Pada 27 September 2022, CFS Hong Kong menemukan pestisida pada Mi Sedaap varian Korean Spicy Chicken setelah melakukan pengujian terhadap sampel produk dari supermarket di Lok Fu. “Hasil pengujian menunjukkan bahwa sampel mi, paket bumbu, dan bubuk cabai produk mengandung pestisida, etilen oksida,” tulis CFS, Selasa (27/9/2022).

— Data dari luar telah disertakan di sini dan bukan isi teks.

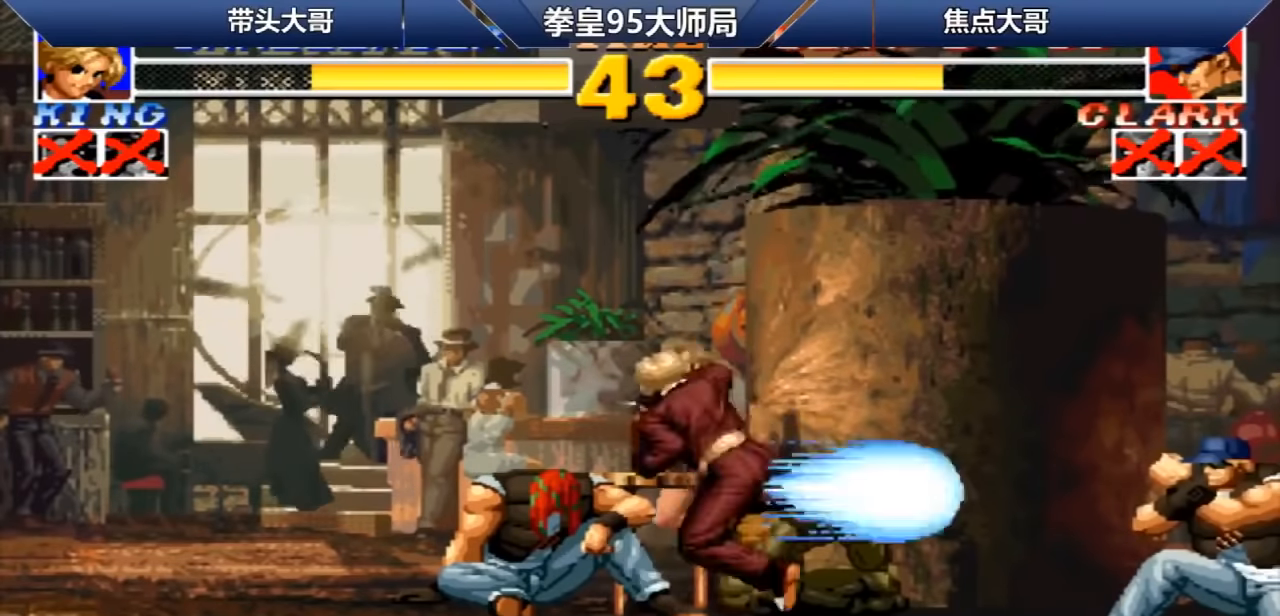
{"buttons": ["D"], "left_stick": "center", "events": [[320, "left_stick", "down"], [520, "D", "down"], [520, "left_stick", "center"]]}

Pada keterangan tersebut, CFS menyampaikan bahwa International Agency of Research on Cancer mengkategorikan zat etilen oksida, zat yang ditemukan pada Mie Sedaap, sebagai karsinogen atau penyebab kanker. Pemerintah Hong Kong meminta para penjual Mie Sedaap varian Korean Spicy untuk berhenti memasarkan produk tersebut.

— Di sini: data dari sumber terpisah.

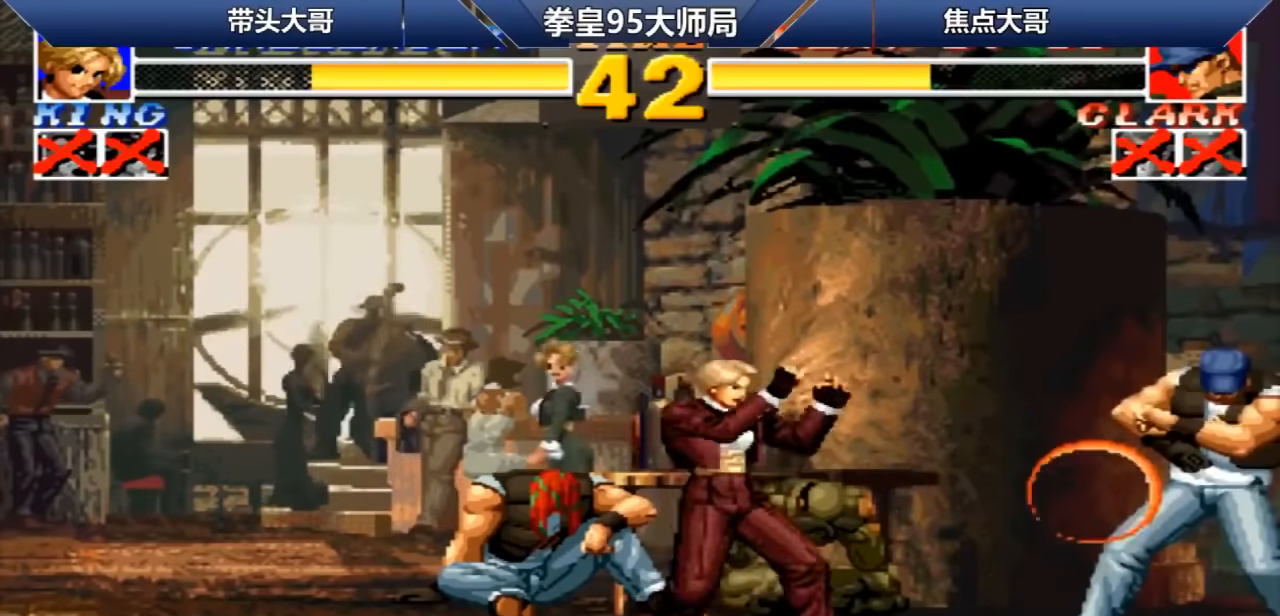
{"buttons": [], "left_stick": "center", "events": [[80, "D", "up"]]}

Mie Sedaap varian Korean Spicy ditarik dari pasar Hongkong karena diduga mengandung pestisida - Dok. CFS Hong Kong.

Sementara masyarakat yang telah terlanjur membeli produk tersebut diminta untuk tidak mengkonsumsinya. Sebelumnya, Pemerintah Taiwan juga menolak produk yang sama pada Juli 2022. Lagi-lagi, alasannya karena kadar etilen oksida yang melebihi batas wajar.

Head of Corporate Communications & CSR Wings Group Indonesia Sheila Kansil menegaskan bahwa produknya tidak menggunakan zat yang ditemukan oleh CFS Hong Kong tersebut dalam produksi Mie Sedaap.

“Mie Sedaap selalu berupaya memberikan yang terbaik bagi konsumen, dari seluruh lini proses dan produksi, Mie Sedaap memastikan tidak ada penggunaan etilen oksida [EtO] dan telah memenuhi standar pangan sehingga aman untuk dikonsumsi,” kata Sheila dalam keterangan resmi dikutip Kamis (29/9/2022).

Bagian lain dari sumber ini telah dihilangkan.